Still, the first questions telco managers used to ask when they were shown a videophone is: how good is picture quality, how well does it compare with product xyz? Wrong questions! Not that picture quality is irrelevant, but it is the last question to ask and the last element to take into consideration if one is designing this alternative communication form. Better questions would be: how does the system adapt to lighting changes, how effective is echo suppression, how can parallax be compensated, if it is a multipoint system, how is presence managed. But even these questions do not go to the core. The real questions are: what are the motivations for a consumer (business can be a different story) to be fancied with such a system, what are the classes of information elements that people want to convey, what does visual information bring that audio does not, how does this communication system fit in the spatial environment of a house etc. etc.

This happens because telcos have changed their skin, but their inside is the same. Once I asked a telco executive: why are you investing in ADSL video telephony? What kind of market studies have you carried out? (not that I believe too much in what is sometimes smuggled as “market study”, but I had to start from something that could be considered as “common ground”). I saw a moment of panic in his eyes and then he said: because we must stop talking about broadband services and start doing something in earnest. Belatedly realising that the logic of his answer was far from overriding, he then added: because our competitor does it. Having laid down these two elements of unassailable logic on the table, our conversation languished.

Telco people used to be driven (fortunately less so today) by the idea that the wires underground are what drives the business (the few who dared to object to this postulate were eliminated) and these are the people who plan new services. My take is that control of the wires (or of its Hertzian equivalent) is what enables the business, but the driver is elsewhere.
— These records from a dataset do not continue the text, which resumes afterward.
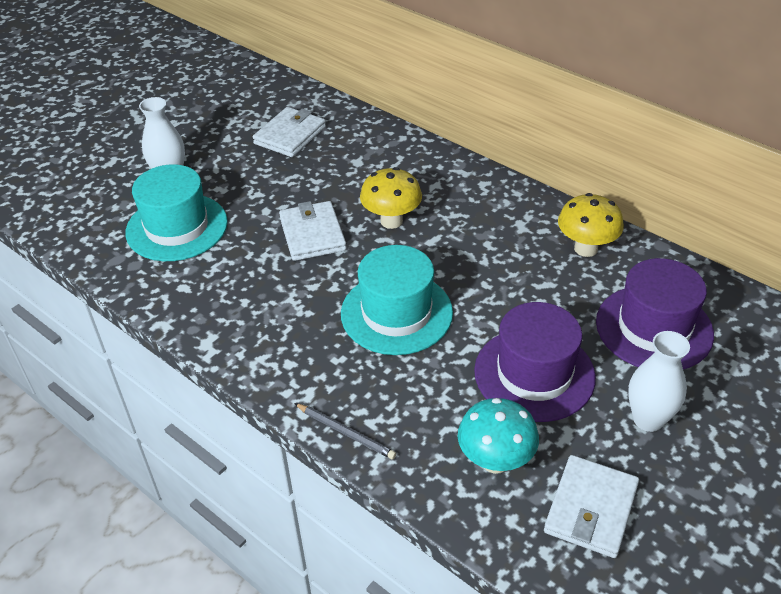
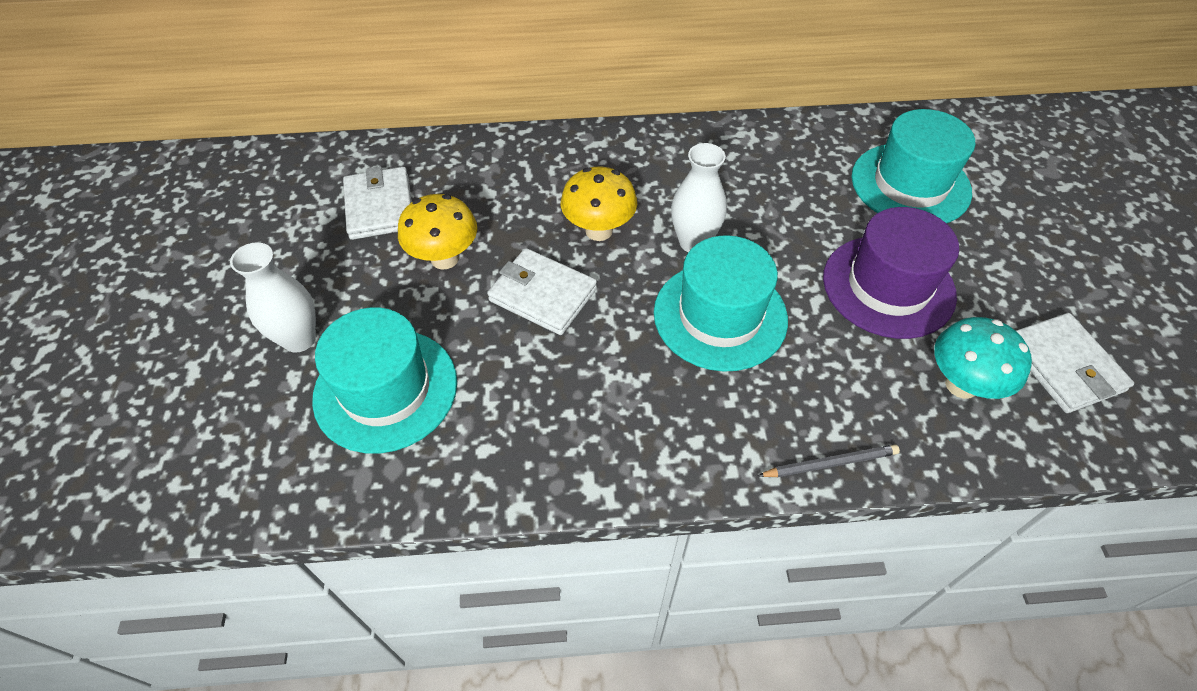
camera: 45 degrees left, 10 degrees up
(585, 248) = (782, 150): yellow mushroom -> yellow mushroom (445, 258)
(648, 419) = (1001, 262): white vase -> white vase (693, 242)
(654, 328) = (910, 184): purple hat -> turquoise hat

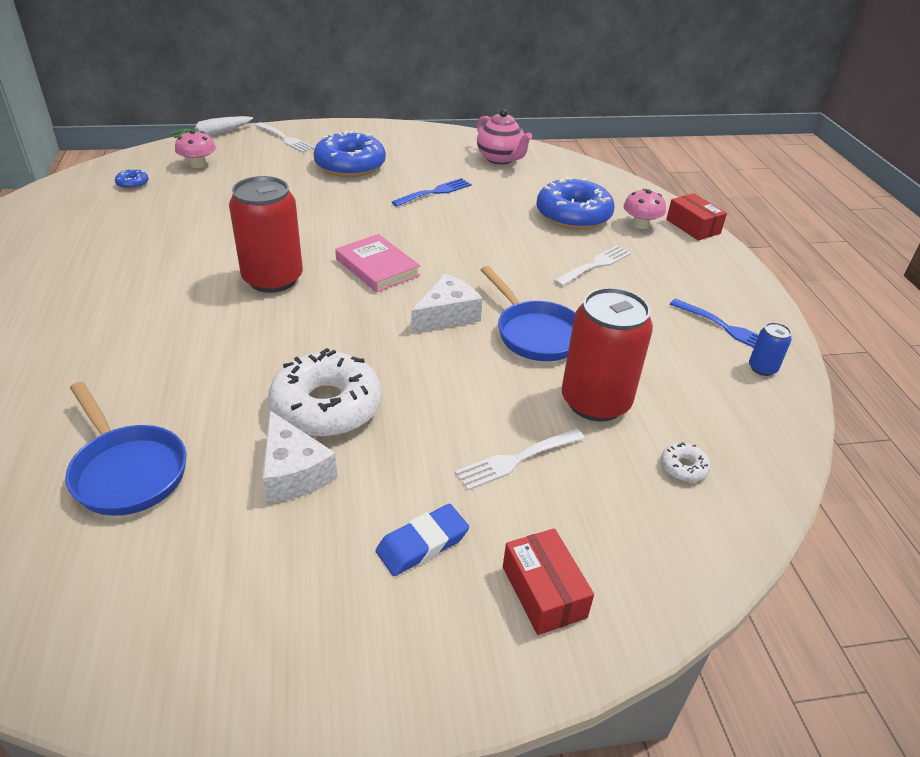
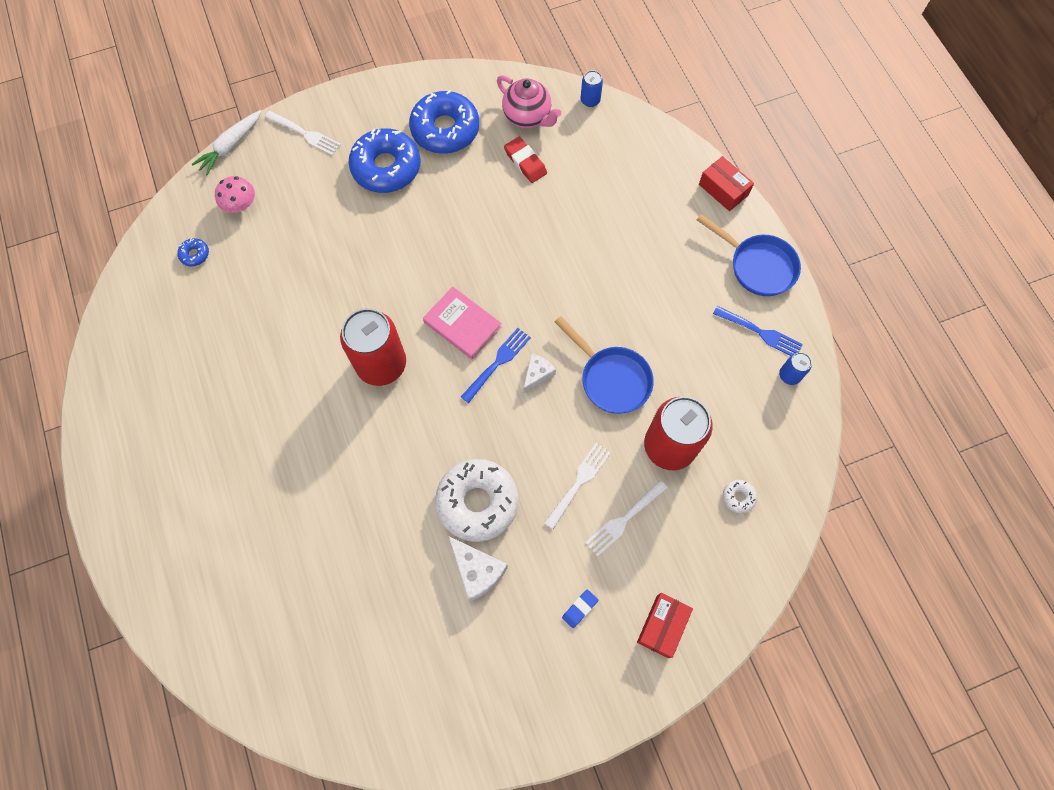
camera: 10 degrees left, 30 degrees up
(127, 471) = (365, 599): blue pan -> blue pan (758, 266)
(422, 544) = (580, 609): blue eraser -> blue eraser, size x0.65
(435, 192) = (480, 194): blue fork -> blue fork (498, 362)
(447, 315) = (537, 374): white cheese -> white cheese, size x0.64
(488, 182) = (525, 162): none -> red eraser
(543, 592) = (662, 626): red box -> red box turned 60 degrees clockwise
(564, 159) = (590, 100): none -> blue can
(573, 215) = (614, 199): blue donut -> blue donut (445, 129)
(595, 265) = (645, 273): white fork -> white fork (579, 482)
(640, 225) = (676, 199): pink mushroom -> none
This kind of fuller communication to which visual communication belongs is the remotest thing possible from telephone wires. It has more to do with the untold reasons why a man buys a certain tie and a woman a certain skirt than it has with wires. 

Much is probably to be learned from Cisco’s TelePresence service that allow “everyone, everywhere to be “present” to make better and faster decisions through one of the most natural and lifelike communications experiences available”.